I bit my lower lip for a moment, contemplating my answer carefully. “About a quarter million, I guess. I’ve paid most of it off with…”

“Let me guess: ‘favors’?” He winced. “And what exactly is your leverage on this quarter million dollars?”

“Leverage?”

“Do you think money is free, Finch?” His tone was flat and emotionless, but the words held more than enough meaning on their own. It was such an obvious question that I found myself completely dumbstruck. What… was my leverage? Why hadn’t that ever occurred to me? All along, all I had to offer was…

I offered…

“… Me. I… I leveraged myself.”

Mark stared straight ahead. Unflinching. Silent. I felt sick to my stomach and I didn’t even know why.

“So what if I leveraged myself? People do that all the time when they buy houses or cars. When you start a business. How is this any different than that?”

He remained quiet for a few more seconds before he spoke.
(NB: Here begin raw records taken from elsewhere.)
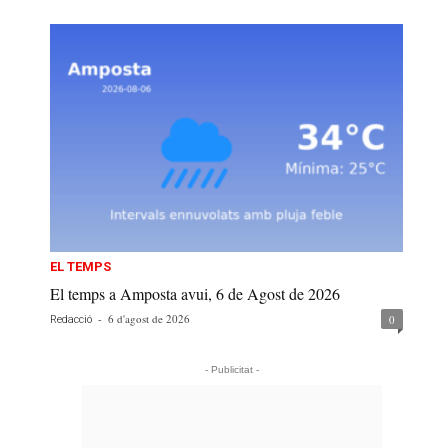
EL TEMPS
El temps a Amposta avui, 6 de Agost de 2026
-
6 d'agost de 2026
0
Redacció
- Publicitat -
His voice didn’t reveal any emotion when he did. “What happens when you can’t pay back that loan?”

“I… I don’t know. You… go bankrupt or something? They take away your house or your business or whatever, and it’s harder to get loans in the future? Are we having the birds and the bees talk, just with economics? What’s the big deal?”

“That’s what a bank might do. But you didn’t offer yourself to a bank.”

“It’s work. And I’ll have it paid back as quickly as I borrowed it. Lilly is-”

“You’re lucky to be alive right now. Bart Karas must be rolling over in his grave right now.”

My eyes narrowed. He’s never once used my birth father’s name against me in the eight years since he adopted me.

“You got me this job in the first place. What did you think was going to happen? This is the music industry, and I want to succeed. I came in knowing I would have to take some risks. Did you think it would be free?”

“Of course not.”

“Why don’t you tell me how you and Baek know each other so I can at least kind of understand where this is coming from.” I had danced around the question long enough.